Déposée symboliquement quelques jours avant la clôture des travaux parlementaires et dans l’urgence pour répondre à la situation au Journal du Dimanche, la proposition de loi transpartisane ne sera examinée, au mieux, qu’à la rentrée. Celle-ci vise à conditionner les aides à la presse et ainsi donner davantage de droits aux journalistes. Le texte prévoit que les aides publiques aux entreprises de presse ne soient accordées que s’il existe en leur sein une procédure d’agrément du directeur de la rédaction par les journalistes. La même condition serait posée pour l’attribution d’un canal télé ou radio.

« Les journalistes ne sont pas des salariés comme les autres. Ils bénéficient déjà de la clause de conscience qui leur permet de quitter leur rédaction en cas de rachat. Mais aujourd’hui, il faut aller au-delà des droits individuels et créer des droits collectifs. Les aides à la presse, ça compte. Nous pensons que cette mesure peut avoir un effet assez fort et incitatif à la mise en place d’une procédure d’agrément », affirme la députée du Val-de-Marne Sophie Taillé-Polian (EELV).

« Mépriser l’avis des journalistes, la limite que nous ne voulons pas franchir »

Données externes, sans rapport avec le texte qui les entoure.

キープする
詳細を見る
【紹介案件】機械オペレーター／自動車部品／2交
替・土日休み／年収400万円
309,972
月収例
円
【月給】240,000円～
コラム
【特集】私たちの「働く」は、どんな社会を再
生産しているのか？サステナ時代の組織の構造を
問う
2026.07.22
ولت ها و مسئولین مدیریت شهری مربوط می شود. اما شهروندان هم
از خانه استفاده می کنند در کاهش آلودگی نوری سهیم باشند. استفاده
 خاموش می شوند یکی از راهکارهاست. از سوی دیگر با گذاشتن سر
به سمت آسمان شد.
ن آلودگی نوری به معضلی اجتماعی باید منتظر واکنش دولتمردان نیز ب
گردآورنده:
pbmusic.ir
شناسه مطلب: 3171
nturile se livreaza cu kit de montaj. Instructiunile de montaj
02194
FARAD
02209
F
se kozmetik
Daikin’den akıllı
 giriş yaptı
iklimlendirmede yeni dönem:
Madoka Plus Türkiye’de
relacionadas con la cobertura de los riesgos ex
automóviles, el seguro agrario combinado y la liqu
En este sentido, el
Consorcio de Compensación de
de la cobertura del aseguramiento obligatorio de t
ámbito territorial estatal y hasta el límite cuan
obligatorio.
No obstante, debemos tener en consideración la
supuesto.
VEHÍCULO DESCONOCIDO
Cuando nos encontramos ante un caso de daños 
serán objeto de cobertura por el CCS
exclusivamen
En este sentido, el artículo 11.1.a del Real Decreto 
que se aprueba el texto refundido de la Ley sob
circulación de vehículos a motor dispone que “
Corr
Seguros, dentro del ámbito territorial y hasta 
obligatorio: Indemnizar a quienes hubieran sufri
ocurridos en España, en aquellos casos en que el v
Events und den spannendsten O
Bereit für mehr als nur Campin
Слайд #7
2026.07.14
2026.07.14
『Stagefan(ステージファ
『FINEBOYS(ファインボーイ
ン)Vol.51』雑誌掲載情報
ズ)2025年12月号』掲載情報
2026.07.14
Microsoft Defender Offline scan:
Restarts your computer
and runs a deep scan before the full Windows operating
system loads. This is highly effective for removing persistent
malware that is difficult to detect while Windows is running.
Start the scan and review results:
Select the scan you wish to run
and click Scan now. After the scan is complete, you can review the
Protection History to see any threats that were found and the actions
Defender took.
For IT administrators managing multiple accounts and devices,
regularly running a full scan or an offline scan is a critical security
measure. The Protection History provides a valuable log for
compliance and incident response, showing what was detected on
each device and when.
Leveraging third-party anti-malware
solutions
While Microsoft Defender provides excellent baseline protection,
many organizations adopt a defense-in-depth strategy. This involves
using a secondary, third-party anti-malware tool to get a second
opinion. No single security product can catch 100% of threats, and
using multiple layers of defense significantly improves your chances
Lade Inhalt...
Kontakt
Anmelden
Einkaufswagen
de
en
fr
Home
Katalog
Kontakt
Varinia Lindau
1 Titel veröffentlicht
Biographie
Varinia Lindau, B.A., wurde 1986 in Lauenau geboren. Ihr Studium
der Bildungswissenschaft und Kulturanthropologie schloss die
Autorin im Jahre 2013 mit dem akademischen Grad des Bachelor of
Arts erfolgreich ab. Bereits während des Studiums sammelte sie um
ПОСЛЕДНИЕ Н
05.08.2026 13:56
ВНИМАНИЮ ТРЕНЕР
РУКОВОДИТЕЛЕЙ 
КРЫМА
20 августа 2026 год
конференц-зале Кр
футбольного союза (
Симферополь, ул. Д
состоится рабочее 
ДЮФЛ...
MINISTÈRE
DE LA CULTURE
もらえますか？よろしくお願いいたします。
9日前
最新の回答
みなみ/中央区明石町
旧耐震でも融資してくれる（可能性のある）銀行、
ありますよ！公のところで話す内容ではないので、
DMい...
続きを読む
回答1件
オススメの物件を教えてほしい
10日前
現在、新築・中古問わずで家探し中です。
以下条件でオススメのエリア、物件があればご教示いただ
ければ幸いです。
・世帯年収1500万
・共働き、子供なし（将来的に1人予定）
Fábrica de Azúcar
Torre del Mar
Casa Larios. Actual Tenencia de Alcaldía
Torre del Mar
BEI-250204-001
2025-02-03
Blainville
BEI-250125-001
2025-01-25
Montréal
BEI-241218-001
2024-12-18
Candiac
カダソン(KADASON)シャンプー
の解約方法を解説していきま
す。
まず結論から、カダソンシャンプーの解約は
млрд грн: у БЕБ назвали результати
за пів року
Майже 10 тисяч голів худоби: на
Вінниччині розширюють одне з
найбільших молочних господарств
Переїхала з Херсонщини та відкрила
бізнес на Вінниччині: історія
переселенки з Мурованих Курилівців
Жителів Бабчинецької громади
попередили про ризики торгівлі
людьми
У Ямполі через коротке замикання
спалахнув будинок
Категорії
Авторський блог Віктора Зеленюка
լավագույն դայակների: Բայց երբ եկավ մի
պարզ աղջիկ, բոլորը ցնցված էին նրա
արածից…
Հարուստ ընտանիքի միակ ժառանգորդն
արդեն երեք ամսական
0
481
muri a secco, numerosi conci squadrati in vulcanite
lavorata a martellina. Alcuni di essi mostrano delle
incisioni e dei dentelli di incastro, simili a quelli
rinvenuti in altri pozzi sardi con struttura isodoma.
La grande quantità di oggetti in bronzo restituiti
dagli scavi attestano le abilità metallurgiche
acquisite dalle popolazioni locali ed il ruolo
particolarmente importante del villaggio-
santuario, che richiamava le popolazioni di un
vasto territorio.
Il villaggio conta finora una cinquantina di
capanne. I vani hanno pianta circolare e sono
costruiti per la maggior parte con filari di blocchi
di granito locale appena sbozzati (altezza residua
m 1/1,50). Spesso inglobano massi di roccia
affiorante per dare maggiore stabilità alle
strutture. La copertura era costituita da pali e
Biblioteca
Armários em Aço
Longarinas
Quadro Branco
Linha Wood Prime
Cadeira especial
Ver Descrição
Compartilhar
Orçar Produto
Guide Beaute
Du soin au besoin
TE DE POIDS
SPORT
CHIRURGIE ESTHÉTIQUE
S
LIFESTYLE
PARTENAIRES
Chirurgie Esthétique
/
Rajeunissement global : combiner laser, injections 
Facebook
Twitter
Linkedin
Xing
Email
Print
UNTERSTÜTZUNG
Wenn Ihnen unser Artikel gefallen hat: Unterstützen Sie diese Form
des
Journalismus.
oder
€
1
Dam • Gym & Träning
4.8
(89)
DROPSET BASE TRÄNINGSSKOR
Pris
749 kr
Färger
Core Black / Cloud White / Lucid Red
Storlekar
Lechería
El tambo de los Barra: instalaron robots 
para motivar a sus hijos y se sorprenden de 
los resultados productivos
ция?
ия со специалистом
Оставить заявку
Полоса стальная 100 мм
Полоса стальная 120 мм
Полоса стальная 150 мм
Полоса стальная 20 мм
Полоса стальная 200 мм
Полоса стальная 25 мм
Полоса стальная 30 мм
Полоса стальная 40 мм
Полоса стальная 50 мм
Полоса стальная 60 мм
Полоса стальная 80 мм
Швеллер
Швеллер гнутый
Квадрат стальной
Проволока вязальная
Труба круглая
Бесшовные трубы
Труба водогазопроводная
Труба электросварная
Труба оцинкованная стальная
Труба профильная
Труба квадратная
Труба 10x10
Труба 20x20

Les députés signataires de la proposition de loi ont précisé en conférence de presse que leur but n’est pas de combattre une ligne politique ou idéologique, ni même d’interdire les médias d’opinion. Ceux-ci doivent et peuvent exister en France, ont-ils dit, mais il est selon eux inacceptable qu’un média déjà existant se voit contraint de changer de ligne éditoriale contre l’avis de ses journalistes.

« Quand un actionnaire rachète [un média], mépriser l’avis des journalistes, c’est-à-dire qu’ils ne puissent pas entrer en compte dans les choix éditoriaux, me semble être la limite que nous ne voulons pas franchir. C’est un combat politique contre une concentration des médias qui pourrait avoir pour effet de limiter le pluralisme en France », juge la députée du Nord Violette Spillebout (Renaissance), tout en précisant que les députés ont veillé à trouver « un équilibre entre la liberté d’entreprendre et la préservation de l’indépendance des journalistes ».

Alors qu’une proposition de loi similaire a également été déposée au Sénat par le socialiste David Assouline, les députés signataires du texte espèrent son examen dans les prochains mois par l’Assemblée nationale. Ils pourraient aussi porter des amendements au projet de loi de finances à l’automne. Mais ils savent que son avenir dépend dans un premier temps de sa mise à l’ordre du jour, largement contrôlé par le gouvernement.

« Si ce n’est pas le gouvernement qui prend la main aujourd’hui, il est tout à fait conscient que les députés de la majorité présidentielle se mobilisent », indique Violette Spillebout, pour qui cette proposition de loi est « un premier pas » avant « les états généraux de l’information » voulus par Emmanuel Macron et annoncés pour septembre, et qui pourraient déboucher eux-mêmes sur une loi d’envergure.